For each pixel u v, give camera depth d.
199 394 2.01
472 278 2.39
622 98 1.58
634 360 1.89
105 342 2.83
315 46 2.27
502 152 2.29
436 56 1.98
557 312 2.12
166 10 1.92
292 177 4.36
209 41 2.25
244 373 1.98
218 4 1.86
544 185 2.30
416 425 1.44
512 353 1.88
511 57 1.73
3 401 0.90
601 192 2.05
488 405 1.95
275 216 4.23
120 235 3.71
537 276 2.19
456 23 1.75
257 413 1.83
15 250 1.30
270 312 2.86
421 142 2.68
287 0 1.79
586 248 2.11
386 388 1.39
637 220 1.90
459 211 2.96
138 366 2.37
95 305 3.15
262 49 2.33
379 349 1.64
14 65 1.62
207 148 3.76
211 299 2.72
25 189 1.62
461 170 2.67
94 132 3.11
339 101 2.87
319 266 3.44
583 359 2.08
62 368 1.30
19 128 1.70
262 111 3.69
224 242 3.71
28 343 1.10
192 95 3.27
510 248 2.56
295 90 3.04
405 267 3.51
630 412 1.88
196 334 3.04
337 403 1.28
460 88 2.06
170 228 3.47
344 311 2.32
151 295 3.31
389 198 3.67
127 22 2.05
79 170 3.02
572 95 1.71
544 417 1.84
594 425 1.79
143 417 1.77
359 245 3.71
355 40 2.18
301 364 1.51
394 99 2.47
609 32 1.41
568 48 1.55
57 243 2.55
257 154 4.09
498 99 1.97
________
[Exercise details] Write out the whole listing again. Match it word for word.

[Written response]
For each pixel u v, give camera depth d.
199 394 2.01
472 278 2.39
622 98 1.58
634 360 1.89
105 342 2.83
315 46 2.27
502 152 2.29
436 56 1.98
557 312 2.12
166 10 1.92
292 177 4.36
209 41 2.25
244 373 1.98
218 4 1.86
544 185 2.30
416 425 1.44
512 353 1.88
511 57 1.73
3 401 0.90
601 192 2.05
488 405 1.95
275 216 4.23
120 235 3.71
537 276 2.19
456 23 1.75
257 413 1.83
15 250 1.30
270 312 2.86
421 142 2.68
287 0 1.79
586 248 2.11
386 388 1.39
637 220 1.90
459 211 2.96
138 366 2.37
95 305 3.15
262 49 2.33
379 349 1.64
14 65 1.62
207 148 3.76
211 299 2.72
25 189 1.62
461 170 2.67
94 132 3.11
339 101 2.87
319 266 3.44
583 359 2.08
62 368 1.30
19 128 1.70
262 111 3.69
224 242 3.71
28 343 1.10
192 95 3.27
510 248 2.56
295 90 3.04
405 267 3.51
630 412 1.88
196 334 3.04
337 403 1.28
460 88 2.06
170 228 3.47
344 311 2.32
151 295 3.31
389 198 3.67
127 22 2.05
79 170 3.02
572 95 1.71
544 417 1.84
594 425 1.79
143 417 1.77
359 245 3.71
355 40 2.18
301 364 1.51
394 99 2.47
609 32 1.41
568 48 1.55
57 243 2.55
257 154 4.09
498 99 1.97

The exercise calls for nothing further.